Generative AI is, of course, the buzziest term in business these days. But a few things still stood out to me as De Vusser, the first European to lead Bain (and a former colleague of mine in the Brussels office), discussed how artificial intelligence is changing Bain’s operations and its relationships with clients.

“Generative AI has not yet reached its tipping point. It’s not at full deployment where it impacts everything we do, and how workflows will be organized,” he said.

But the revolution is on the horizon. In Bain’s internal operations, AI has already altered between 20% and 25% of Bain’s work, and that will soon be up to 50%, De Vusser predicted. Gone are the days where junior consultants manually make charts. Bain now hires data scientists and engineers and has automated much of that grunt work.

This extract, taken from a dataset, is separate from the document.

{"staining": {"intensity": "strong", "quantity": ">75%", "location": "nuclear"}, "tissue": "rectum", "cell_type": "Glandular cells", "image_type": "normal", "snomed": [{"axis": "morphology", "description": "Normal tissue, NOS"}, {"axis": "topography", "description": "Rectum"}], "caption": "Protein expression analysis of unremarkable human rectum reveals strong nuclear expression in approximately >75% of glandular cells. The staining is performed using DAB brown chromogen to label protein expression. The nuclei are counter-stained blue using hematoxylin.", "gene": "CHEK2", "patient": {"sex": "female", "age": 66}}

De Vusser said the real impact will come when AI alters how the company works across all divisions and roles, the market in which it plays, and the profits it makes. That will all occur when gen AI becomes “multimodal,” includes video and audio alongside language, and can change entire work processes, or even replace humans with robots. (He didn’t indicate a timeline.)

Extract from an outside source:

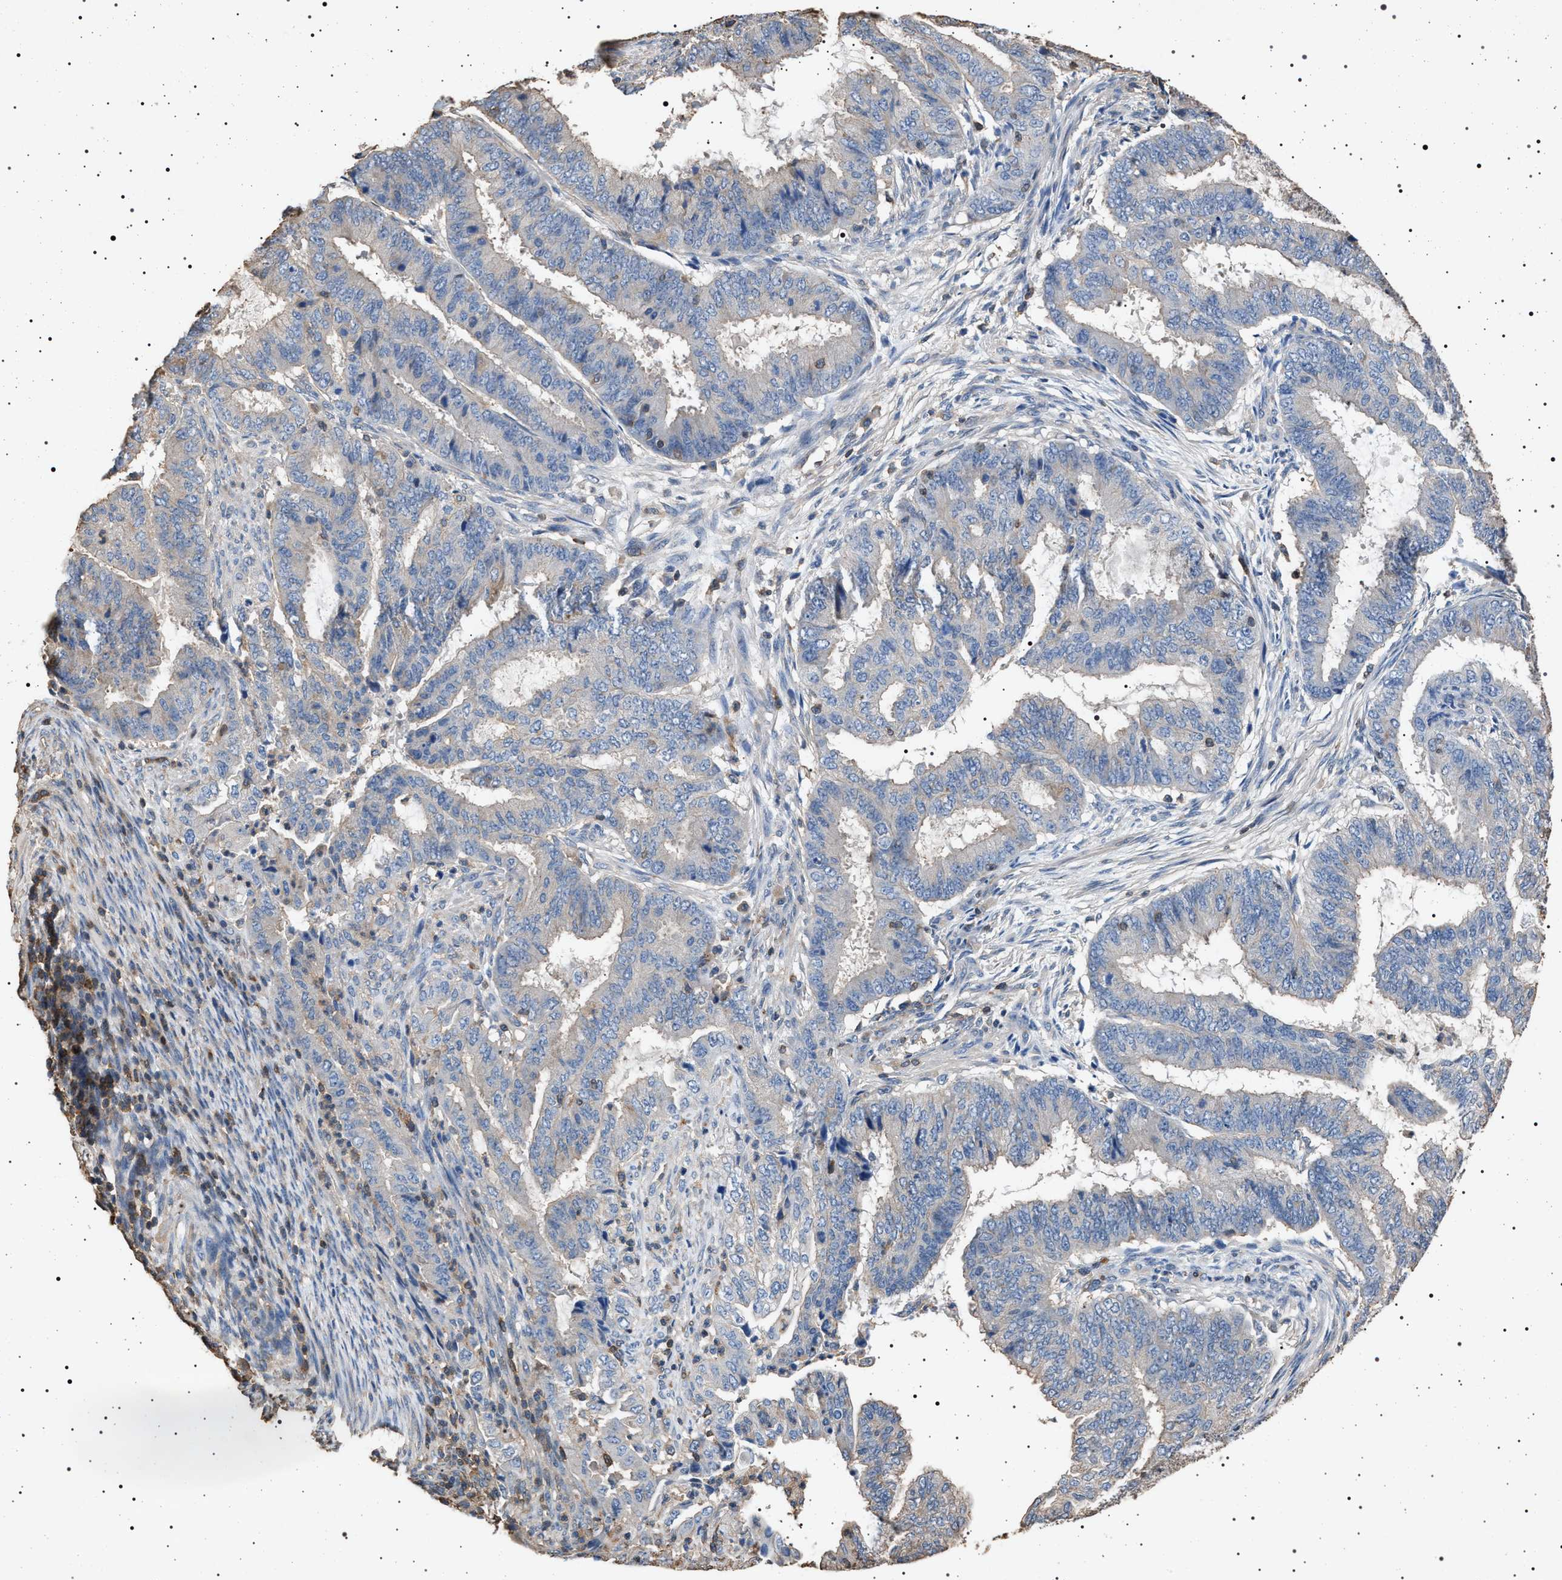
{"staining": {"intensity": "negative", "quantity": "none", "location": "none"}, "tissue": "endometrial cancer", "cell_type": "Tumor cells", "image_type": "cancer", "snomed": [{"axis": "morphology", "description": "Adenocarcinoma, NOS"}, {"axis": "topography", "description": "Endometrium"}], "caption": "Endometrial cancer stained for a protein using IHC exhibits no expression tumor cells.", "gene": "SMAP2", "patient": {"sex": "female", "age": 51}}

Consultants like Bain don’t make money by merely looking in their crystal ball; they work hand in glove with companies to make their prophecies become self-fulfilling. Bain was one of the first consulting firms to strike a partnership with OpenAI, when it announced a “services alliance” with the ChatGPT developer in February of last year. Only a few months later, the giant French retailer Carrefour announced its own OpenAI deployment, calling it the result of a “collaboration with Bain & Company and Microsoft, partners of OpenAI.”

Since then, several more of Bain’s clients, including American Express, State Farm, Coca-Cola, Ahold Delhaize, CVC, and Citizens also displayed a “huge demand for gen AI innovation and future proofing,” the company said. “30% of our business is driven by advising people on AI and the supporting technologies,” De Vusser said. Thirty percent? That sounds like a tipping point to me.

26-04-2024 HMM to deploy AI onboard to boost safety, By Sam Chambers, Splash

HMM, South Korea’s flagship line, is installing Deep Eyes, an artificial intelligence video analysis solution on one of its biggest ships as a pilot with a view to further installations. Deep Eyes is a safety monitoring system that automatically recognizes and warns crewmembers of abnormal situations such as fire, smoke, workers not wearing safety equipment, or falls. An HMM official said, “We plan to actively use it to identify worker behavior patterns and standardize work safety through video analysis in the future.”

Deep Eyes was created by professors at Chung-Ang University in Seoul.